Witten had five of his six catches in the first half of the season opener -- all gains of at least 10 yards in third down situations, one a 12-yard TD on third-and-11. The only catch that didn't get a first down set up Marion Barber's 18-yard TD on fourth-and-1.

Even with 1,000-yard receiver Terry Glenn sidelined by a knee injury, the Cowboys rolled up 478 yards in their season-opening 45-35 victory Sunday night over the New York Giants. It was the most points in an opener for Dallas since 1971, which was a Super Bowl-winning team.

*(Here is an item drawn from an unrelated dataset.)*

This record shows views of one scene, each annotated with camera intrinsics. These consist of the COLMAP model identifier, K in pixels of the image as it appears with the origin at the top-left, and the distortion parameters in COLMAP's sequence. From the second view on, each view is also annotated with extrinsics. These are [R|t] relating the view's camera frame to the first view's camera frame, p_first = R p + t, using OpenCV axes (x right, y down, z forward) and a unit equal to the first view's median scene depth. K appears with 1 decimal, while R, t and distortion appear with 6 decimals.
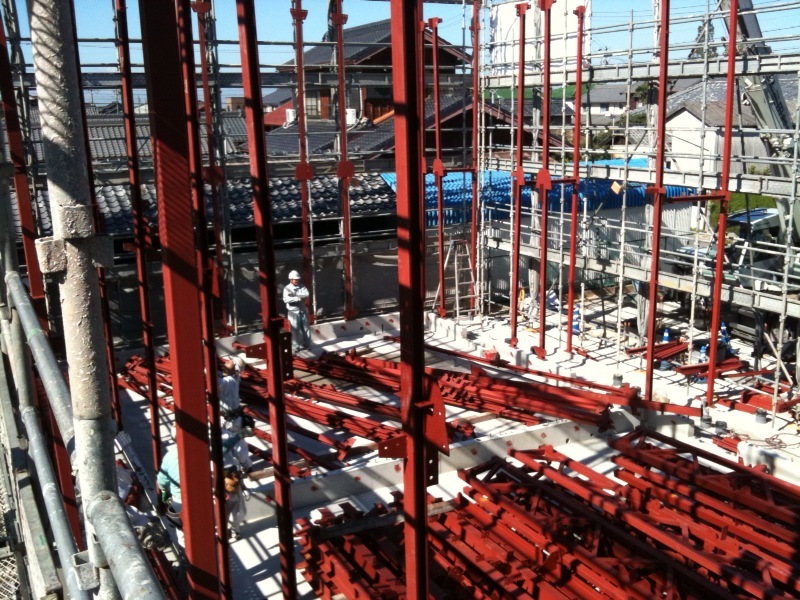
lens RADIAL K [[829.4, 0, 400.0], [0, 829.4, 300.0], [0, 0, 1]] dist [0.140293, -0.255572]
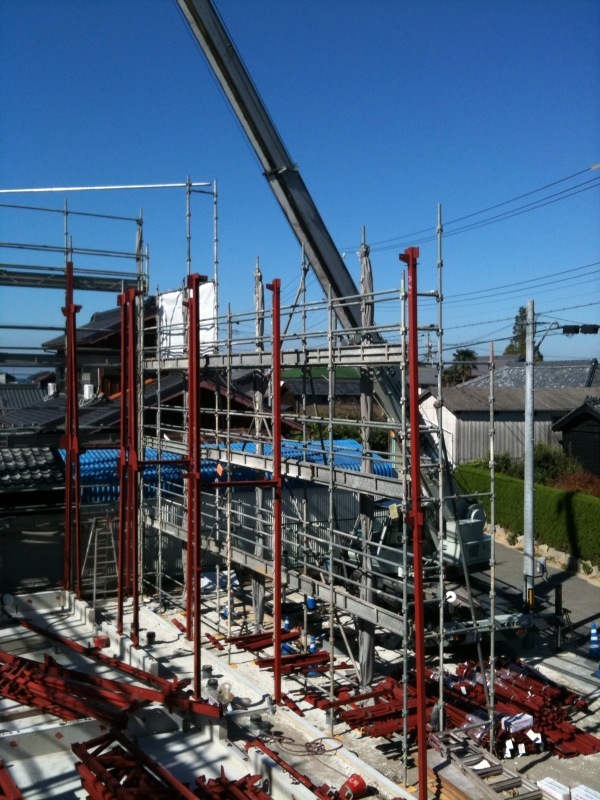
lens RADIAL K [[829.4, 0, 300.0], [0, 829.4, 400.0], [0, 0, 1]] dist [0.140293, -0.255572]
pose [[0.999710, 0.023278, -0.006239, 0.308145], [-0.024060, 0.978930, -0.202772, -0.013411], [0.001388, 0.202863, 0.979206, 0.003704]]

While Witten's only catch after halftime was a TD drive-starting 38-yard gain, the tight end had extra attention from defenders. That helped free Terrell Owens, who had two TDs in his three catches after being shut out in the first half, Patrick Crayton and Sam Hurd (51-yard TD).

"Wit had a big first half. In the second half, I got involved, Patrick (Crayton) got involved, Sam got a deep ball," Owens said Wednesday. "Witten being wide open a couple of times ... he's going to work that middle like no other. He's a guy that knows how to run routes and get himself open."

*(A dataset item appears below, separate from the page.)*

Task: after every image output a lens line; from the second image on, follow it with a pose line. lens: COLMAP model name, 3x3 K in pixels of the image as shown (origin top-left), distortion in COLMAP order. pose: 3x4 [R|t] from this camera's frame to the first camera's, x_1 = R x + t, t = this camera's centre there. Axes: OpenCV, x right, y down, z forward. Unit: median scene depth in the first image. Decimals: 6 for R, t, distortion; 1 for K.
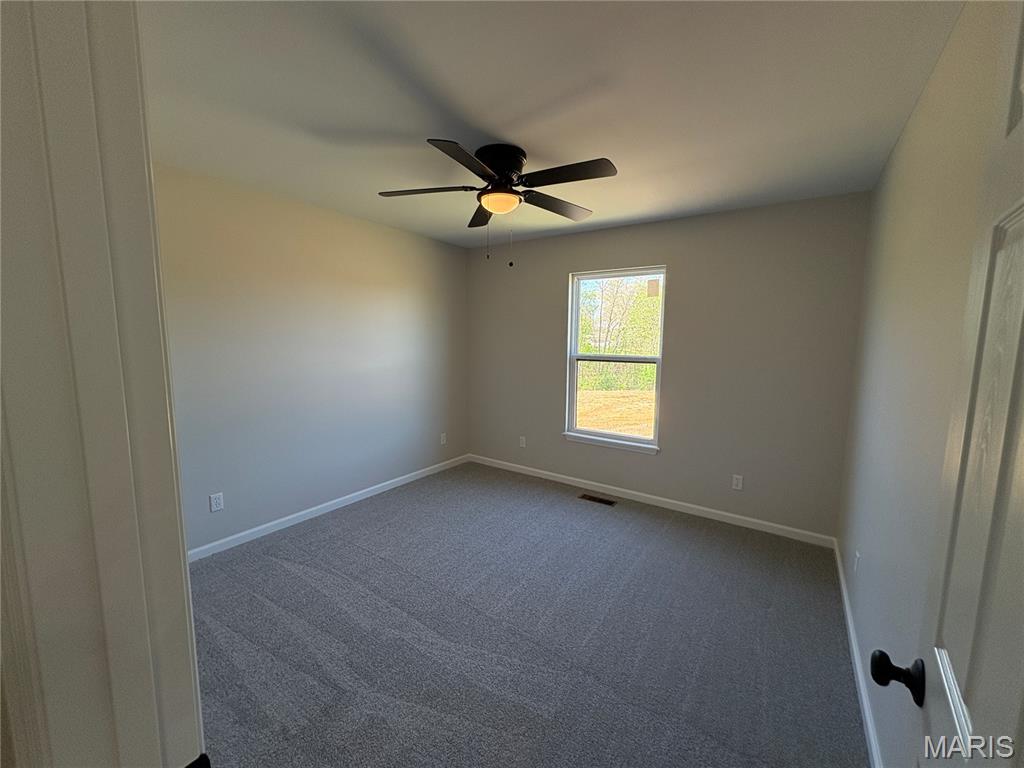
lens RADIAL K [[406.0, 0, 512.7], [0, 406.0, 385.2], [0, 0, 1]] dist [-0.000420, 0.000349]
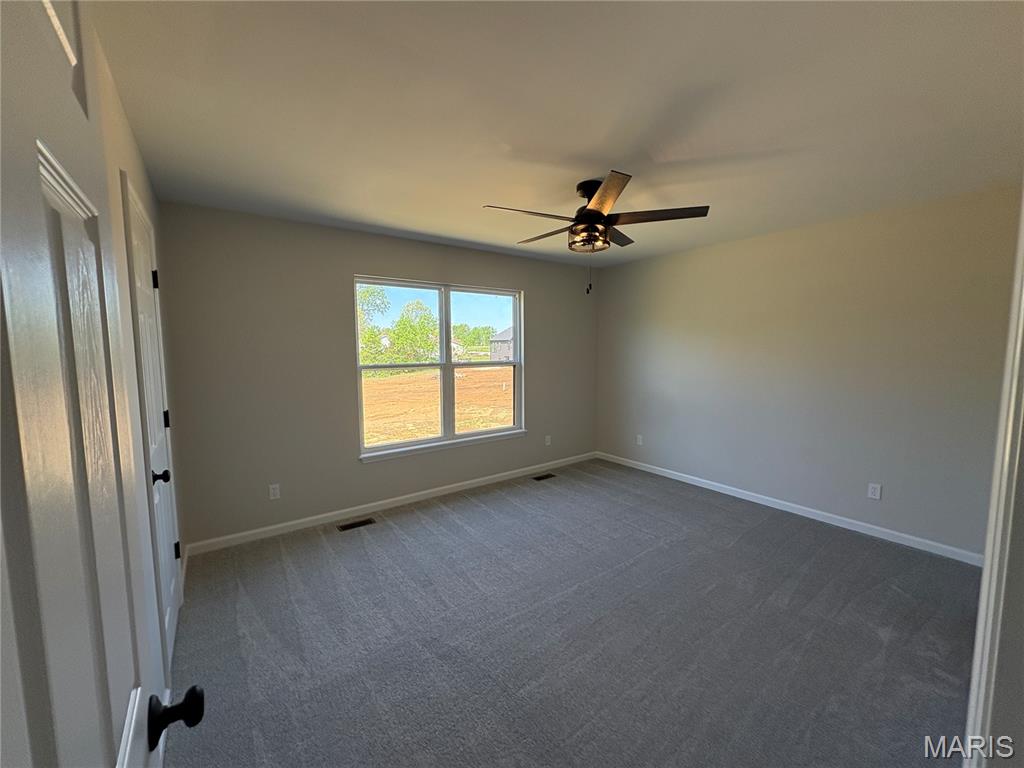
lens RADIAL K [[406.0, 0, 512.7], [0, 406.0, 385.2], [0, 0, 1]] dist [-0.000420, 0.000349]
pose [[0.300425, -0.100509, 0.948495, -0.624179], [0.114266, 0.991063, 0.068827, -0.060038], [-0.946936, 0.087703, 0.309225, 0.436887]]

It was Witten's first 100-yard receiving game (116) since 2004, the first of his three consecutive Pro Bowl seasons -- and when Romo, the undrafted rookie from Division I-AA Eastern Illinois, was still relegated to throwing passes in practice and only got in games to hold on kicks.

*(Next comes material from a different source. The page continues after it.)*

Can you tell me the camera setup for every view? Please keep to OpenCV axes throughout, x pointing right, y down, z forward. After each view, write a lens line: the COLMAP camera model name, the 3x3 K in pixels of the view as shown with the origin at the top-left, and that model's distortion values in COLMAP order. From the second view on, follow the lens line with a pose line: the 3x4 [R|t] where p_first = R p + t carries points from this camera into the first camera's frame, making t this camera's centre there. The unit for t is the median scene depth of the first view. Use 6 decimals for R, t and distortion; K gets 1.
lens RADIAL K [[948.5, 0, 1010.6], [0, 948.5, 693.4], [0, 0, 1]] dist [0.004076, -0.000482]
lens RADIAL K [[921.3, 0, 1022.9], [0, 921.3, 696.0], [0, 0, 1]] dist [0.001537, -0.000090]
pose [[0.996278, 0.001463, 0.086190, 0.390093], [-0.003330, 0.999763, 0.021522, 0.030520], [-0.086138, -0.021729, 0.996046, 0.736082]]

Romo didn't throw a pass until last October, a week before he replaced Drew Bledsoe at halftime in a Monday night home game against the Giants and threw for 227 yards with two touchdowns and three interceptions.

After that, Romo started the final 10 games, plus the playoff loss at Seattle, and was named to the NFC Pro Bowl team.

Established as the starter, Romo heard a lot of friendly chatter from teammates during the offseason.

"Jason, T.O., Terry, Marion (Barber), Julius (Jones), they all want the ball. You've got to get everybody their presents," Romo said. "That's part of being in the position."

Romo is doing his part to spread things around -- four different receivers had at least 50 yards in the opener.

Still, those passes over the middle to Witten were big.

"He's phenomenal, I wouldn't trade him for any tight end in the league, believe me," Romo said.

"One of the things that I've talked about during the offseason (with coaches) was really being involved on third down and keep the chains moving," Witten said. "That's something you take pride in as a tight end."

With Owens on the outside with Crayton or Hurd while waiting to see if Glenn will be able to return, the tight end knows it's his job to "work underneath." But there are also plays in new coordinator Jason Garrett's offense in which Witten is able to line up in a slot and get away from primary blocking.

"We knew there were some guys that had to step up when Terry Glenn went down," Witten said. "For us, it starts with Terrell and me making plays and being able to step up."